- **文档片段**
================================

视觉语言模型在位置披露中是否遵循情境完整性?
Do Vision-Language Models Respect Contextual Integrity in Location Disclosure?
February 4, 2026
作者: Ruixin Yang, Ethan Mendes, Arthur Wang, James Hays, Sauvik Das, Wei Xu, Alan Ritter
cs.AI
摘要
視覺語言模型在圖像地理位置識別方面展現出卓越性能,而前沿多模態大推理模型更強化了此能力。這種技術進步帶來了嚴重的隱私風險——廣泛可用的模型可能被濫用於從隨手分享的照片中推斷敏感位置,其精確度常可達街景級別,甚至可能超出分享者同意或意圖公開的細節層級。儘管近期研究提出通過全面限制地理位置披露來應對此風險,但這類措施未能區分正當的地理位置應用與惡意行為。相反,視覺語言模型應通過解析圖像內要素來維持情境完整性,從而決定適當的信息披露級別,實現隱私保護與實用價值的平衡。為評估模型遵循情境完整性的能力,我們提出VLM-GEOPRIVACY基準測試,要求視覺語言模型解讀真實圖像中的潛在社會規範與情境線索,並判定合適的位置信息披露程度。我們對14個主流視覺語言模型的評估表明:儘管模型能精確定位圖像位置,但其表現與人類隱私期待嚴重不符。這些模型常在敏感情境下過度披露信息,且易受基於提示詞的攻擊。研究結果表明,多模態系統需要融入情境化隱私推理的新設計原則。

================================

- **数据集**
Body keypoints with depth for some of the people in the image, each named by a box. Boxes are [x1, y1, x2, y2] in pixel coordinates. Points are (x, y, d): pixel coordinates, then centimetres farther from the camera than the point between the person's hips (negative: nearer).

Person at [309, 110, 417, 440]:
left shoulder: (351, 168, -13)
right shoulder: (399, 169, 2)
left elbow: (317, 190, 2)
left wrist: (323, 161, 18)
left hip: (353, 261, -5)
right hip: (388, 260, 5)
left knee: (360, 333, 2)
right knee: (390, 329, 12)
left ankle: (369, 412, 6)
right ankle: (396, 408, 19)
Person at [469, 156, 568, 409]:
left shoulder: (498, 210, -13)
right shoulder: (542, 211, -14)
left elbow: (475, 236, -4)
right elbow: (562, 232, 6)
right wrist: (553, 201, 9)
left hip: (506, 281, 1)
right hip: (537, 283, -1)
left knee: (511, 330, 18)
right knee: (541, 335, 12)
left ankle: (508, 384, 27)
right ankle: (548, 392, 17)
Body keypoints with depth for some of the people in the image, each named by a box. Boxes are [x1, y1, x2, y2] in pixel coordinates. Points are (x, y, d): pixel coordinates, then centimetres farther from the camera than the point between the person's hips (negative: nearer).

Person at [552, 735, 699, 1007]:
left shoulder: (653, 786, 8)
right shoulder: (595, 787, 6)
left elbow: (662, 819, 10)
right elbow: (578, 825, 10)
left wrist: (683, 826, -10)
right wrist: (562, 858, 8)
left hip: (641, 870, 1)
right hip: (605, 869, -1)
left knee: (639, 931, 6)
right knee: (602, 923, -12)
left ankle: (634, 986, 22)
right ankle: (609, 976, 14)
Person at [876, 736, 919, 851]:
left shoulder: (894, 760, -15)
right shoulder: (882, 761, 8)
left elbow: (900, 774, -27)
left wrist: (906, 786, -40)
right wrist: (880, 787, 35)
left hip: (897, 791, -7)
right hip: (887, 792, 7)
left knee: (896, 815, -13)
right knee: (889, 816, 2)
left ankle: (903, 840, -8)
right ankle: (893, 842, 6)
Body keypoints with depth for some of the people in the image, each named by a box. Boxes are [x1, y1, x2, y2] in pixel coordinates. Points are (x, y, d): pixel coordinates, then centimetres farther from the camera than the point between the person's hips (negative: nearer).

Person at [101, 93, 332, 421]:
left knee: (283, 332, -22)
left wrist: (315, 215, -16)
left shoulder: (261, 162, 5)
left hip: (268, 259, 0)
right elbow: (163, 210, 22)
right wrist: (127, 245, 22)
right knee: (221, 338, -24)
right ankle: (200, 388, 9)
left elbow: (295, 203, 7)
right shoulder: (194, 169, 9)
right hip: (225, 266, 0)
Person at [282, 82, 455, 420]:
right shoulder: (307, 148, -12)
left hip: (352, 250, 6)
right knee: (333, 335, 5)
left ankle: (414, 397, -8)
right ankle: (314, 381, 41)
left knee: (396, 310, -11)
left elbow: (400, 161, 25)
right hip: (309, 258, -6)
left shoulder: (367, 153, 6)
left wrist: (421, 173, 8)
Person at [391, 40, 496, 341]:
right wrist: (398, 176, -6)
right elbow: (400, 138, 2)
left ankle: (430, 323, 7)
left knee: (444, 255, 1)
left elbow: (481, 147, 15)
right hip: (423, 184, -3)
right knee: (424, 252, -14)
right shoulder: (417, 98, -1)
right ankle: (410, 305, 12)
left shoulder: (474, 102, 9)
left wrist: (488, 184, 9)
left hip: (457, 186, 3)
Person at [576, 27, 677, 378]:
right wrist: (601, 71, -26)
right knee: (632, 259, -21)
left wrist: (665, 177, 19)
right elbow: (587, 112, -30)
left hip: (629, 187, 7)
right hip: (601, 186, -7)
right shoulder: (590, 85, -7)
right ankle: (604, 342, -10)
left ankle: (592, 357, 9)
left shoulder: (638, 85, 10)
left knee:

================================

- **任务说明**
请把上面文档片段中以“视觉语言模型在位置披露中是否遵循情境完整性?”开头、以“情境化隱私推理的新設計原則。”结尾的部分逐字抄录下来。

- **参考解答**
视觉语言模型在位置披露中是否遵循情境完整性?
Do Vision-Language Models Respect Contextual Integrity in Location Disclosure?
February 4, 2026
作者: Ruixin Yang, Ethan Mendes, Arthur Wang, James Hays, Sauvik Das, Wei Xu, Alan Ritter
cs.AI
摘要
視覺語言模型在圖像地理位置識別方面展現出卓越性能,而前沿多模態大推理模型更強化了此能力。這種技術進步帶來了嚴重的隱私風險——廣泛可用的模型可能被濫用於從隨手分享的照片中推斷敏感位置,其精確度常可達街景級別,甚至可能超出分享者同意或意圖公開的細節層級。儘管近期研究提出通過全面限制地理位置披露來應對此風險,但這類措施未能區分正當的地理位置應用與惡意行為。相反,視覺語言模型應通過解析圖像內要素來維持情境完整性,從而決定適當的信息披露級別,實現隱私保護與實用價值的平衡。為評估模型遵循情境完整性的能力,我們提出VLM-GEOPRIVACY基準測試,要求視覺語言模型解讀真實圖像中的潛在社會規範與情境線索,並判定合適的位置信息披露程度。我們對14個主流視覺語言模型的評估表明:儘管模型能精確定位圖像位置,但其表現與人類隱私期待嚴重不符。這些模型常在敏感情境下過度披露信息,且易受基於提示詞的攻擊。研究結果表明,多模態系統需要融入情境化隱私推理的新設計原則。